Abid might have become a reluctant talker, but his trauma is already speaking for him. Struggling and growing weak, he’s unable to perform his daily activities like using the washroom, eating, walking, or even changing his clothes because he has not yet been given proper therapy, neither a prosthetic replacement.
And after passing through three surgeries in a month, his parents are now struggling to maintain his treatment costs. They’ve already borrowed ‘enough money’ from their relatives, neighbors and friends for the same.
“We’ve already spent more than Rs 4 lakh on his treatment,” Salam says. “Till recently, his daily medicines would cost us Rs 6,000, but now the doctors have reduced his medication and still it costs us Rs 1,500 per day.” The family is presently struggling to raise finances for his prosthetic leg.
Back home, his crippling injury has already forced Salam to stop the construction of the new house. His family lives in a single-storey mud house along with his uncle’s family.
“I’ve spent all my savings on Abid’s treatment,” Salam says. “It was difficult to continue the construction of our house under these circumstances.”
A mason by profession, Abid was the main breadwinner of his family.

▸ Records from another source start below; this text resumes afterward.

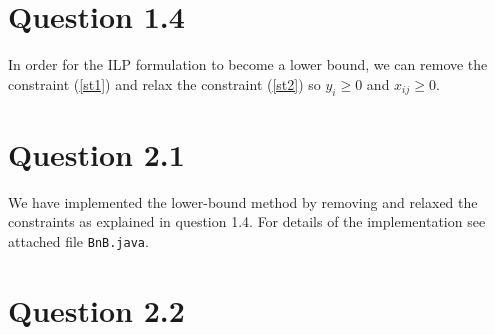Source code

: \documentclass[10pt]{article}
\begin{document}

\section*{Question 1.4} %
\label{sec:question_1_4}
In order for the ILP formulation to become a lower bound, we can remove the constraint (\ref{st1}) and relax the constraint (\ref{st2}) so $y_i \geq 0$ and $x_{ij} \geq 0$.

\section*{Question 2.1} %
\label{sec:question_2_1}
We have implemented the lower-bound method by removing and relaxed the constraints as explained in question 1.4. For details of the implementation see attached file \texttt{BnB.java}. 

\section*{Question 2.2} %
\label{sec:question_2_2}
  



%
%
\end{document}

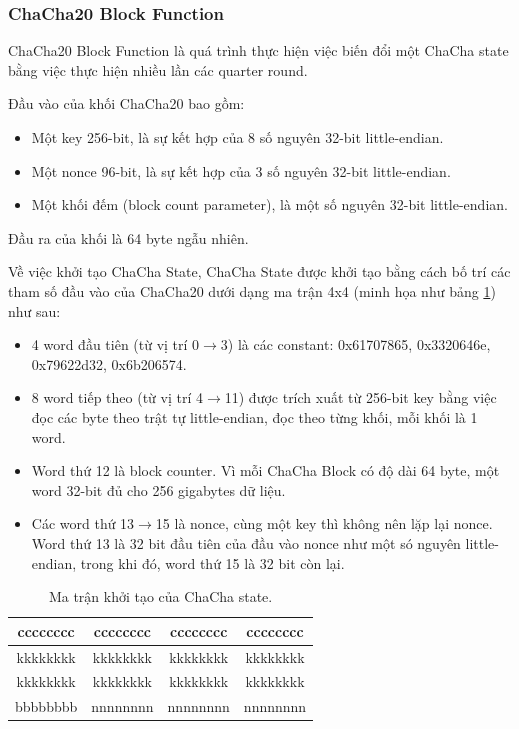 \subsubsection{ChaCha20 Block Function}

ChaCha20 Block Function là quá trình thực hiện việc biến đổi một ChaCha state bằng việc thực hiện nhiều lần các quarter round.

Đầu vào của khối ChaCha20 bao gồm:
\begin{itemize}
    \item Một key 256-bit, là sự kết hợp của 8 số nguyên 32-bit little-endian.
    \item Một nonce 96-bit, là sự kết hợp của 3 số nguyên 32-bit little-endian.
    \item Một khối đếm (block count parameter), là một số nguyên 32-bit little-endian.
\end{itemize}

Đầu ra của khối là 64 byte ngẫu nhiên.

Về việc khởi tạo ChaCha State, ChaCha State được khởi tạo bằng cách bố trí các tham số đầu vào của ChaCha20 dưới dạng ma trận 4x4 (minh họa như bảng \ref{tab:Init-CC20-State}) như sau:

\begin{itemize}
    \item 4 word đầu tiên (từ vị trí 0$\rightarrow$3) là các constant: 0x61707865, 0x3320646e, 0x79622d32, 0x6b206574.
    \item 8 word tiếp theo (từ vị trí 4$\rightarrow$11) được trích xuất từ 256-bit key bằng việc đọc các byte theo trật tự little-endian, đọc theo từng khối, mỗi khối là 1 word.
    \item Word thứ 12 là block counter. Vì mỗi ChaCha Block có độ dài 64 byte, một word 32-bit đủ cho 256 gigabytes dữ liệu. %
    \item Các word thứ 13$\rightarrow$15 là nonce, cùng một key thì không nên lặp lại nonce. Word thứ 13 là 32 bit đầu tiên của đầu vào nonce như một só nguyên little-endian, trong khi đó, word thứ 15 là 32 bit còn lại.
\end{itemize}

\begin{table}[ht]
\caption{Ma trận khởi tạo của ChaCha state.}

\label{tab:Init-CC20-State}%
\begin{center}
\begin{tabular}{|c|c|c|c|}
\hline
cccccccc & cccccccc & cccccccc & cccccccc \\ \hline
kkkkkkkk & kkkkkkkk & kkkkkkkk & kkkkkkkk \\ \hline
kkkkkkkk & kkkkkkkk & kkkkkkkk & kkkkkkkk \\ \hline
bbbbbbbb & nnnnnnnn & nnnnnnnn & nnnnnnnn \\ \hline
\end{tabular}
\end{center}
\end{table}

But now, his loved ones say, life won’t be the same for him. “He’ll not be able to work again,” Salam says, wiping his tears. “That single bullet has shattered our dreams.”
Abid’s teenage brother shows a photograph of his bedridden sibling, taken a few months back, with his friend’s DSLR camera. He poses glowing with grace displaying his youth in full bloom.

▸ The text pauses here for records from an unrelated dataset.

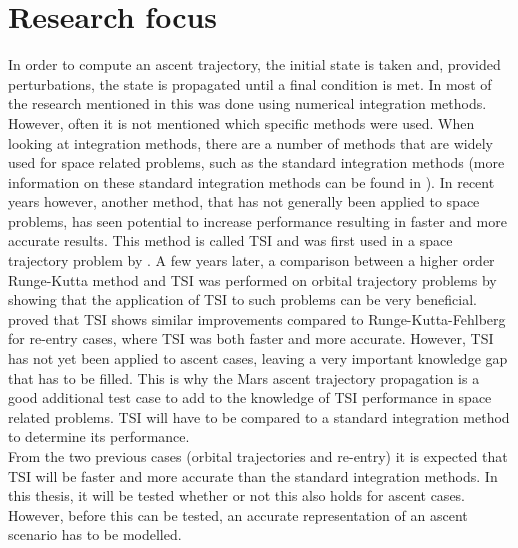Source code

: 

\section{Research focus}
\label{sec:researchFocus}
In order to compute an ascent trajectory, the initial state is taken and, provided perturbations, the state is propagated until a final condition is met. In most of the research mentioned in  this was done using numerical integration methods. However, often it is not mentioned which specific methods were used. When looking at integration methods, there are a number of methods that are widely used for space related problems, such as the standard integration methods (more information on these standard integration methods can be found in ). In recent years however, another method, that has not generally been applied to space problems, has seen potential to increase performance resulting in faster and more accurate results. This method is called \acf{TSI} and was first used in a space trajectory problem by \cite{montenbruck1992numerical}. A few years later, a comparison between a higher order Runge-Kutta method and \ac{TSI} was performed on orbital trajectory problems by \cite{scott2008high} showing that the application of \ac{TSI} to such problems can be very beneficial. \cite{bergsma2016application} proved that \ac{TSI} shows similar improvements compared to Runge-Kutta-Fehlberg for re-entry cases, where \ac{TSI} was both faster and more accurate. However, \ac{TSI} has not yet been applied to ascent cases, leaving a very important knowledge gap that has to be filled. This is why the Mars ascent trajectory propagation is a good additional test case to add to the knowledge of \ac{TSI} performance in space related problems. \ac{TSI} will have to be compared to a standard integration method to determine its performance. \\
From the two previous cases (orbital trajectories and re-entry) it is expected that \ac{TSI} will be faster and more accurate than the standard integration methods. In this thesis, it will be tested whether or not this also holds for ascent cases. However, before this can be tested, an accurate representation of an ascent scenario has to be modelled.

Another photograph of the same 22-year-old, on a hospital bed, bandaged up and limbless, shows the face of a young man who will have to find a way to put together his shattered dreams, whether being successful in doing so or not, and against all the odds.
Waiting for the same tormented lot on the main doorsill of her house, Abid’s mother keeps asking all, “Manis Nechwis Kya Galti Ais” (What was my Son’s fault?)